Forkhead box D3 also known as FOXD3 is a forkhead protein that in humans is encoded by the FOXD3 gene.

Function 

This gene belongs to the forkhead protein family of transcription factors which is characterized by a DNA-binding forkhead domain. FoxD3 functions as a transcriptional repressor and contains  the C-terminal engrailed homology-1 motif (eh1), which provides an interactive surface with a transcriptional co-repressor Grg4 (Groucho-related gene-4).

Stem Cells 

Multiple studies have suggested Foxd3 involvement in the transition from naive to primed pluripotent stem cells in embryo development. Previously, Foxd3 was demonstrated to be required in maintaining pluripotency in mouse embryonic stem cells.
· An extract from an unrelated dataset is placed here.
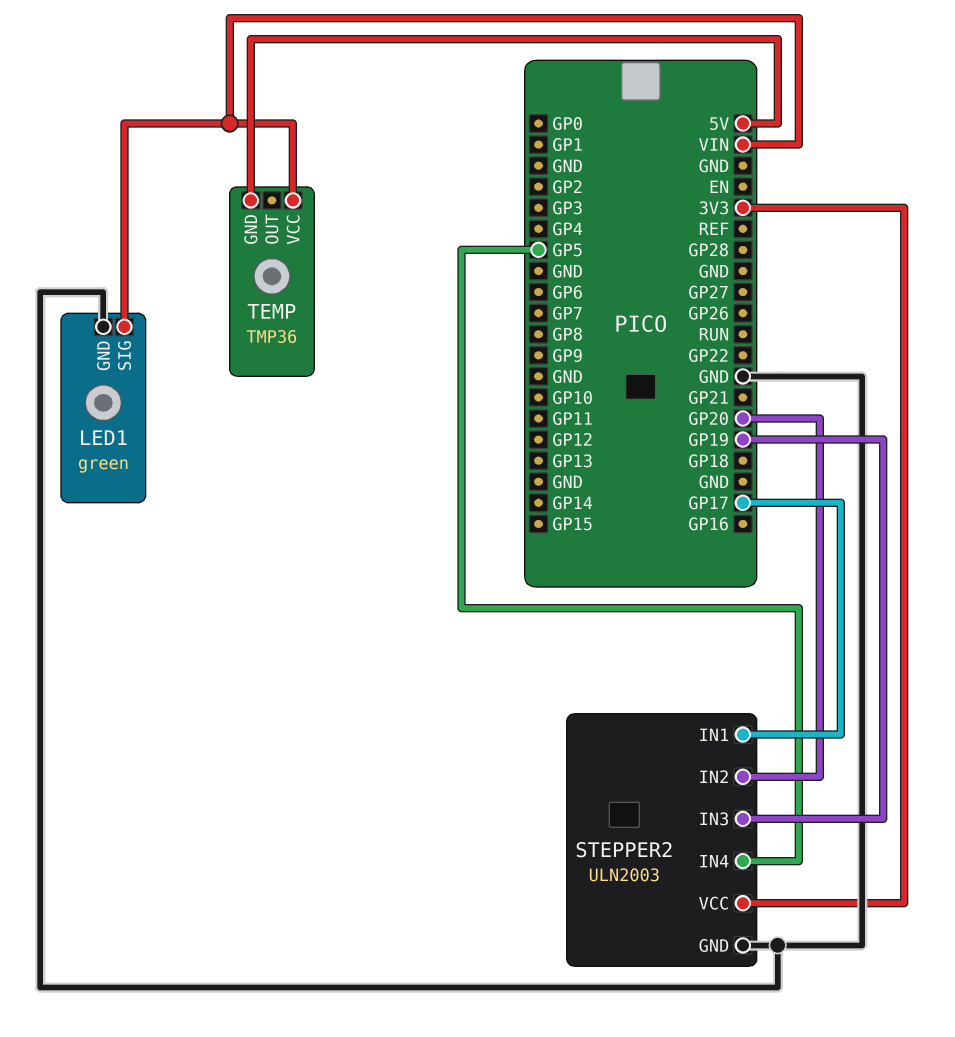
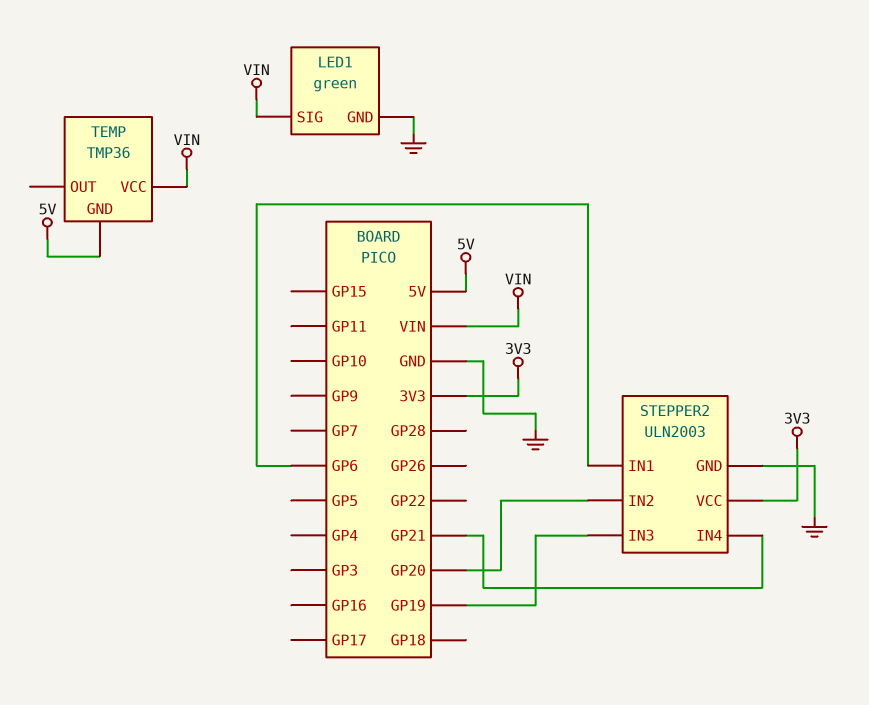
STEPPER2 pin IN1: GP17 -> GP6
STEPPER2 pin IN4: GP5 -> GP21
A recent finding further showed that Foxd3 is necessary as a repressor in the transition from ESC to epiblast-like cells (EpiLC). The study proposed that Foxd3 is associated with inactivation of important naive pluripotency genes by its modification of chromatin structures via recruiting histone demethylases and decreasing the number of activating factors. Another proposed mechanism on the other hand argued that Foxd3 begins nucleosome removal and induction to a "primed" pluripotent state by recruiting Brg1, a nucleosome remodeler, and then acts as a repressor of maximal activation of those enhancers by recruiting histone deacetylases, suggesting a complex mediating function in which enhancers are primed for some future controlled time-point rather than immediate expression. While there is no ambiguity that Foxd3 plays an important role regulating the transition from naive to primed pluripotency state, the two models show a different process. Attempts to reconcile the conclusions of the two studies have further suggested that Foxd3 functions as all of the above.

Neural Crest Cells 
FOXD3 plays an important role in the development and differentiation of neural crest cells. Specifically, it is thought that FOXD3 plays an important role in controlling the developmental switch between Schwann Cell Progenitors and Melanocytes.

Clinical significance 

Mutations in this gene cause vitiligo.